Birth defects resulting from contamination with the chemical herbicide persist in today's third generation of grandchildren of the war and its victims -- with no end in sight. An estimated 650,000 victims are suffering from chronic illnesses in Vietnam alone, and another 500,000 have already died, researchers say.

”This is not a historical problem, but one with long-term consequences that have to be addressed,” said Dr. Wayne Dwernychuk, senior vice president of the Vancouver-based Hatfield Associates, an environmental impact consulting agency.

--snip--

Next week, Rep. Lane Evans, an Illinois Democrat, plans to introduce a new bill in the Congressional committee on veterans affairs that will focus on aiding the children of Vietnam veterans. A broader bill is supposed to follow next year.

While the U.S. government has only reluctantly taken responsibility for its own soldiers, it has shown even less interest in the affected Vietnamese population.

A conference at Yale University last April concluded that in Vietnam, the U.S. had conducted the ”largest chemical warfare campaign in history”. No compensation for civilian Vietnamese victims has ever been offered.

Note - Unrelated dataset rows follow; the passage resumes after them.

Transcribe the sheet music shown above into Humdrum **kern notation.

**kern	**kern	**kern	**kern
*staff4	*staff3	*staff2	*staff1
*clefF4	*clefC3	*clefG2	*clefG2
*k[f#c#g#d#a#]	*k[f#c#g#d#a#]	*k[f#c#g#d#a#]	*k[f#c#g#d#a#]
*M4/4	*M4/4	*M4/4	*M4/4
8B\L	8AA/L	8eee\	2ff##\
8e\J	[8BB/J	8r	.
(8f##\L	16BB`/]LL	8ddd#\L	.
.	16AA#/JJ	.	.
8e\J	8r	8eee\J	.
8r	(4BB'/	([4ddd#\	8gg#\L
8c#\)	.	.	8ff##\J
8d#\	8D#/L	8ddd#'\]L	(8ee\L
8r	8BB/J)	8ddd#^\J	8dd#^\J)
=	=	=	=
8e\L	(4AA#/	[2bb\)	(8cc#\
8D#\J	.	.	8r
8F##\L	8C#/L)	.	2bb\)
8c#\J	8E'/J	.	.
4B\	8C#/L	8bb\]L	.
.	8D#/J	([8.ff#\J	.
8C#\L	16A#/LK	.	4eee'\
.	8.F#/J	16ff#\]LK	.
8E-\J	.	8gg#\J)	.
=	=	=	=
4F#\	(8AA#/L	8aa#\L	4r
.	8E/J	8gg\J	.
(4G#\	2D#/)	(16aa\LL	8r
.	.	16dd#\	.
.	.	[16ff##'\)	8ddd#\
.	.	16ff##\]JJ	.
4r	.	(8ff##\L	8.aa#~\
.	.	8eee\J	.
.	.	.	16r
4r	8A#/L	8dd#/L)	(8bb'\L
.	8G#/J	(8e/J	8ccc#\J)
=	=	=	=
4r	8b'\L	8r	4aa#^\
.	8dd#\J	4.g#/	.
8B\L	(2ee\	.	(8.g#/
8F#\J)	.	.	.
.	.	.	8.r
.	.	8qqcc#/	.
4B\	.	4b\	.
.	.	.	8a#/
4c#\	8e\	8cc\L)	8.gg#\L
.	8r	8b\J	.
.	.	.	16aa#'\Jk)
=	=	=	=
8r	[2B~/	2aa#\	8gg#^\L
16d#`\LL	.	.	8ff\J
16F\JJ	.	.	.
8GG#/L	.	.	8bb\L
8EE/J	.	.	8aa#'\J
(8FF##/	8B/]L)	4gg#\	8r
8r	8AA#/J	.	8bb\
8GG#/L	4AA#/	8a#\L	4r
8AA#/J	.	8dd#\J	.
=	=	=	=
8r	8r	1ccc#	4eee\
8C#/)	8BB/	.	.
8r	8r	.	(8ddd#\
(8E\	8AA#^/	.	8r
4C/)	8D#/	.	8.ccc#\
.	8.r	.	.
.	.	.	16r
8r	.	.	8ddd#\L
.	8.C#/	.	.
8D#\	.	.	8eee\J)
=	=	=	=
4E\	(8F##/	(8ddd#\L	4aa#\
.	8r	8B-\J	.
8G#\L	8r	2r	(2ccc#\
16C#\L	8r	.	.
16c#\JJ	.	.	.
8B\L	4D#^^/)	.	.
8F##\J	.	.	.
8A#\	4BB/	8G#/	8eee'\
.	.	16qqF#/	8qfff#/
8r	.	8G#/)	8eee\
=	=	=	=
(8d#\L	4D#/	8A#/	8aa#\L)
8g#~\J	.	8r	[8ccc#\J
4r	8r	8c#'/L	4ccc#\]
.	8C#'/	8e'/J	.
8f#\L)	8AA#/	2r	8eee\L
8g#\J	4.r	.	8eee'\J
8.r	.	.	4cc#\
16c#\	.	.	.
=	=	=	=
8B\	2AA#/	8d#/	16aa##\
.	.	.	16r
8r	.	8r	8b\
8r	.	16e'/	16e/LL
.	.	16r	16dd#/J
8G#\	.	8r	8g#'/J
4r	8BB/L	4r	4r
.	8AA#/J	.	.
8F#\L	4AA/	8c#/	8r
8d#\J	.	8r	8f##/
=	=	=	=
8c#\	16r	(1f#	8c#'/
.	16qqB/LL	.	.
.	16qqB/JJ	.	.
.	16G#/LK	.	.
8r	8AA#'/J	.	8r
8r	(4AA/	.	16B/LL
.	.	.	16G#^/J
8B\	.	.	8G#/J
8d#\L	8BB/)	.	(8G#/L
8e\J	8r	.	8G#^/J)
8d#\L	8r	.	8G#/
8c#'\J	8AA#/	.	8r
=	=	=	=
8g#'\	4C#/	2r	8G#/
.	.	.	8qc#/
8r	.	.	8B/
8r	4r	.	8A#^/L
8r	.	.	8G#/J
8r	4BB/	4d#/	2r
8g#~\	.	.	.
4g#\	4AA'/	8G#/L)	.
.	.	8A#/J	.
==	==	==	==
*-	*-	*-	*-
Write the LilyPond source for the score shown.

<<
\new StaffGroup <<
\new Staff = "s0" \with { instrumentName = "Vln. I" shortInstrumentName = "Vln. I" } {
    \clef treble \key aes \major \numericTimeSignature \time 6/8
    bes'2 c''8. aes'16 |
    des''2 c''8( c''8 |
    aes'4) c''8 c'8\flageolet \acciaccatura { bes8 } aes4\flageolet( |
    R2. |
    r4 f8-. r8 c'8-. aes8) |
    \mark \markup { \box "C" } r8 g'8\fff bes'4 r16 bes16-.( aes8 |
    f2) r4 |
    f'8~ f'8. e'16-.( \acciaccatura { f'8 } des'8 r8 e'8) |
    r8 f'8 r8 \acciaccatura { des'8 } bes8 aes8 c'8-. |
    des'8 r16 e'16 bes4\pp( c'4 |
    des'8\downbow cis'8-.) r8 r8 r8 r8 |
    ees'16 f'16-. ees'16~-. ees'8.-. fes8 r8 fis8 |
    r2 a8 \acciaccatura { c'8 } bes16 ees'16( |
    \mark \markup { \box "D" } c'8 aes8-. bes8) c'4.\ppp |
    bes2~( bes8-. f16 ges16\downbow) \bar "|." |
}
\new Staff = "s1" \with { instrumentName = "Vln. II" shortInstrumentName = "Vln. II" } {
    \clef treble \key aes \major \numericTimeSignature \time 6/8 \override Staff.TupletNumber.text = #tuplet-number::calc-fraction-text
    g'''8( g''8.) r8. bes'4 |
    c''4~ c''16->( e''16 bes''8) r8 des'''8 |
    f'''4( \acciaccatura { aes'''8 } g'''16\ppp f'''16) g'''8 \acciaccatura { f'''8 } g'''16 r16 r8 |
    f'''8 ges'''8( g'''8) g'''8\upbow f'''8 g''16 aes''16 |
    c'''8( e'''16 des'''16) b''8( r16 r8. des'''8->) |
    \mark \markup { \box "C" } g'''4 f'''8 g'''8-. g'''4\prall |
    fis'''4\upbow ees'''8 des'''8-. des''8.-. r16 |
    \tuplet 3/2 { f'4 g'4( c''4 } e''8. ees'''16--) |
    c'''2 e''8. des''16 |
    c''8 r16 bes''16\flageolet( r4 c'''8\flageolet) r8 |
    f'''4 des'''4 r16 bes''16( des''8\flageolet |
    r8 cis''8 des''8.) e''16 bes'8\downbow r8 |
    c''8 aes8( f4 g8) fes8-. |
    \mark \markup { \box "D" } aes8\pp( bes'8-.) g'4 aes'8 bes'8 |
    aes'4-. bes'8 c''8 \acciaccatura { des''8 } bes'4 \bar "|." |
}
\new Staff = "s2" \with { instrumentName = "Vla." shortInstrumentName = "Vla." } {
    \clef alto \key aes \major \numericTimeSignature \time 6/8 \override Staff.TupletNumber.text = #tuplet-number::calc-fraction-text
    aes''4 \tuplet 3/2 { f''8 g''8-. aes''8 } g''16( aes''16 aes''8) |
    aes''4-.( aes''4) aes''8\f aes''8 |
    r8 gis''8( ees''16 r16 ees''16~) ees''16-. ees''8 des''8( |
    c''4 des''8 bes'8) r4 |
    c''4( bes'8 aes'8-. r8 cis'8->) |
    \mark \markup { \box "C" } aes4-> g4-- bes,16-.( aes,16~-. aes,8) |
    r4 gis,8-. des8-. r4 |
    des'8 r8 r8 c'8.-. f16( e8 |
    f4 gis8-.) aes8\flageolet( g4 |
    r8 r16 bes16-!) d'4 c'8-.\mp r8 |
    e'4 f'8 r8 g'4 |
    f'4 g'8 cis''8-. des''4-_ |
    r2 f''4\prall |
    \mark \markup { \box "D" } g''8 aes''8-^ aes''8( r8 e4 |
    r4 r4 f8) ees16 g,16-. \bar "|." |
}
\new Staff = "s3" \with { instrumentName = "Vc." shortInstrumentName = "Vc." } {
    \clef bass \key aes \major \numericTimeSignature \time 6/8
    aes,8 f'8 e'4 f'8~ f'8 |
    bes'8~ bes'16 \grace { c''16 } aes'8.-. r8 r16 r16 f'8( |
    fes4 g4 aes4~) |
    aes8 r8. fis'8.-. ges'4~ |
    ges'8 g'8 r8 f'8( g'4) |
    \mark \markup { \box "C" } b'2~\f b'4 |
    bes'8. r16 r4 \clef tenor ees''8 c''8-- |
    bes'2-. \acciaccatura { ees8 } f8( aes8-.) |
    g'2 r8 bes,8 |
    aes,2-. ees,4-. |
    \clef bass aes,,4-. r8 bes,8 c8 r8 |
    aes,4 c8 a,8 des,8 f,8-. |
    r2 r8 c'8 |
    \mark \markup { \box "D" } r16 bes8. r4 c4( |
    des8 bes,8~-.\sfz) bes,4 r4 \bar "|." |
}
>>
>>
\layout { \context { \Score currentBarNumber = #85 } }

”It does not stretch current preoccupations to see Agent Orange/dioxin as a kind of weapon of mass destruction, finding its victims both among combatants and innocent civilians. The intended prey may have been forests and food supplies, but the ultimate price was and is paid by human beings,” said John McAuliff, executive director of the Fund for Reconciliation and Development, in a statement on Tuesday.

So far, the U.S. government has given no indication that it will aid Vietnamese victims and their families, who have been exposed to dioxin residues for the last 30 years.